Confidence levels on the ‘3 shifts’
More than half of survey respondents expressed being moderately, very, or extremely confident in their system's ability to deliver the government's 3 strategic shifts:
- moving care from hospitals to communities (57%)
- making better use of technology (59%)
- focusing on prevention. (51%)
Just over a quarter of respondents (27%) expressed no confidence at all in delivering community care and prevention shifts.
Confidence was highest for making better use of technology, with 84% of respondents reporting at least slight confidence, compared with 73% for prevention and community care (figure 24).

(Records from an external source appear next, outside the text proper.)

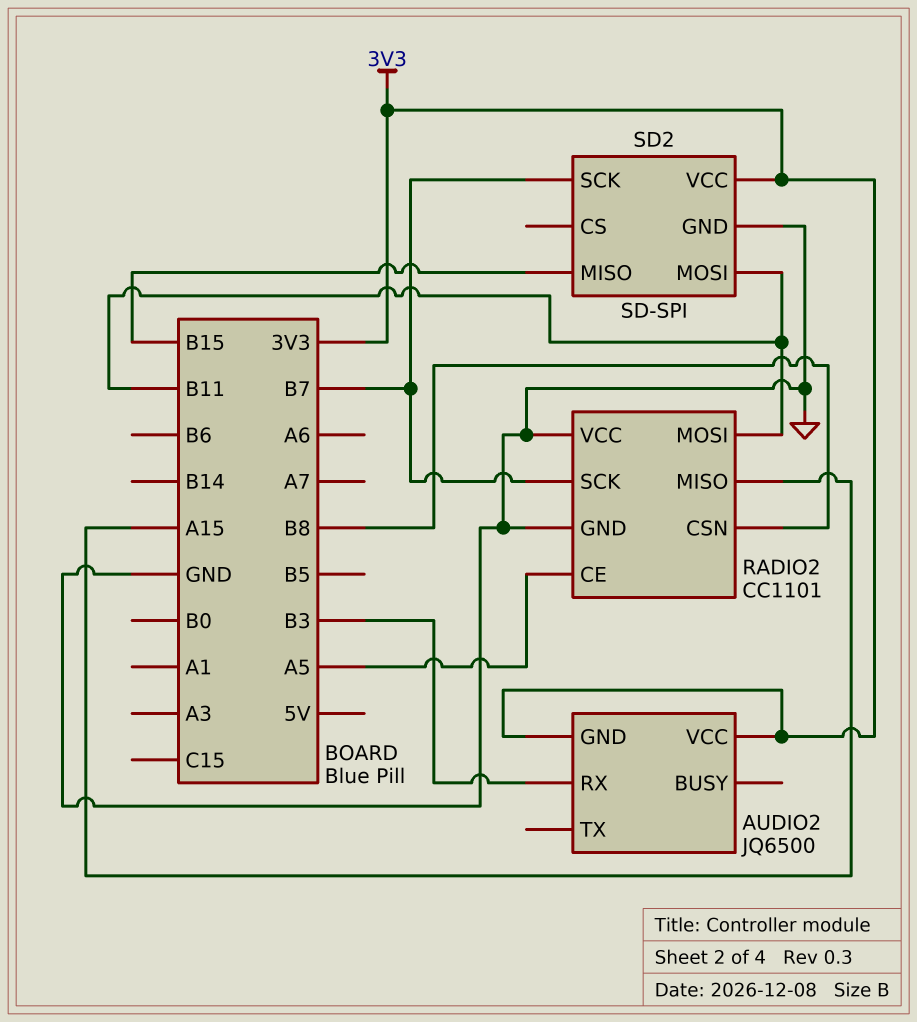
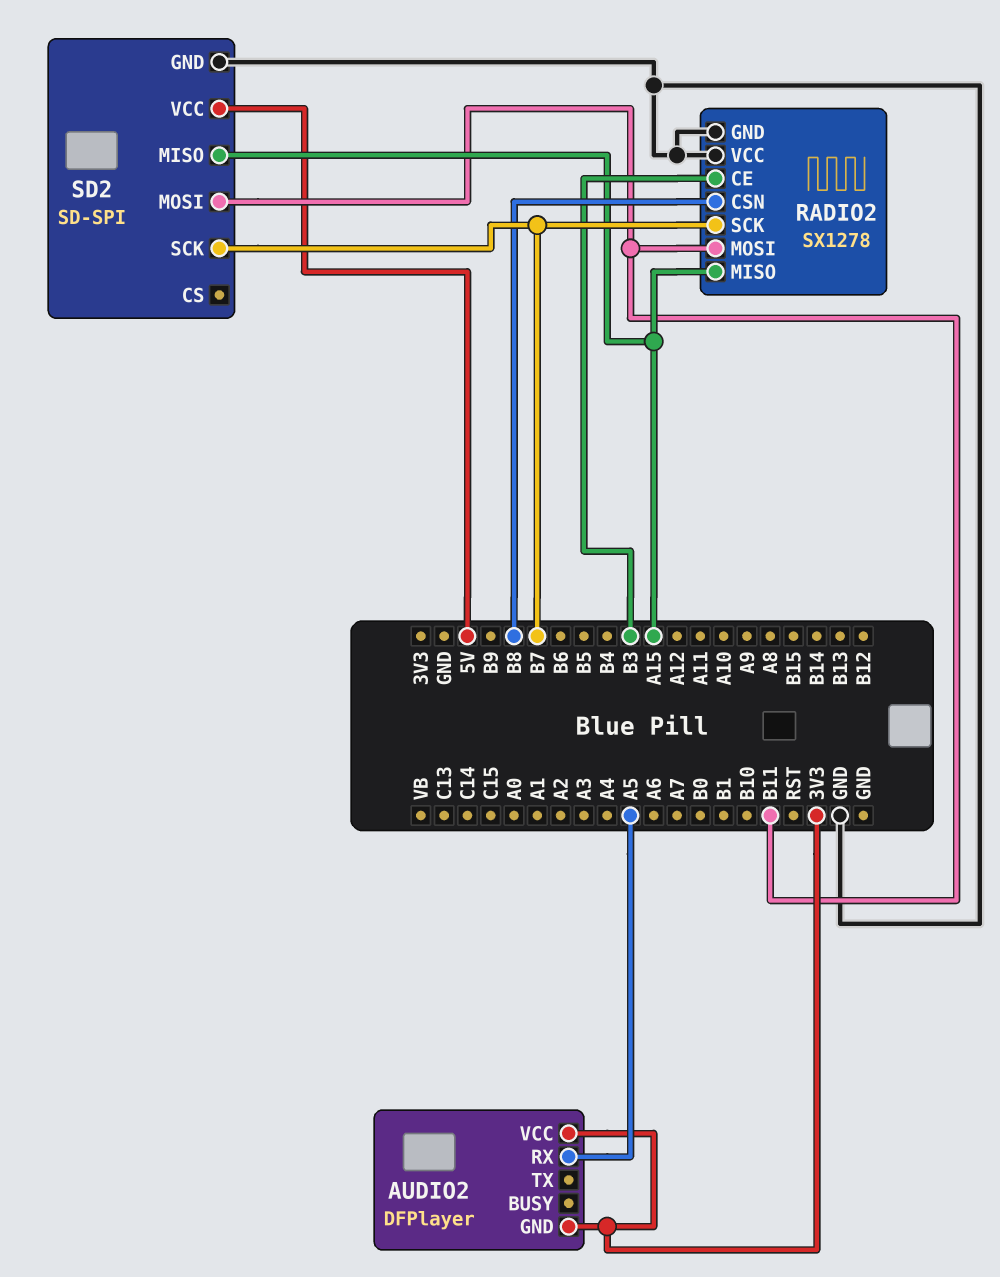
AUDIO2: JQ6500 -> DFPlayer
AUDIO2 pin RX: B3 -> A5
RADIO2: CC1101 -> SX1278
RADIO2 pin CE: A5 -> B3
SD2 pin MISO: B15 -> A15
SD2 pin VCC: 3V3 -> 5V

Interview participants identified several areas where national support could help progress. They emphasised the need for clearer guidance on implementation and success metrics, as well as financial mechanisms to support resource re-allocation. Additionally, they called for support in capacity building during transformation periods and recognition of the long-term nature of the required changes.
Figure 24: Confidence in ability to deliver the 3 shifts
Note: Questions about confidence in their systems’ ability to deliver each of the 3 shifts were answered by 49 out of 49 survey respondents. No respondents selected ‘not applicable/unsure’ and therefore no responses were excluded.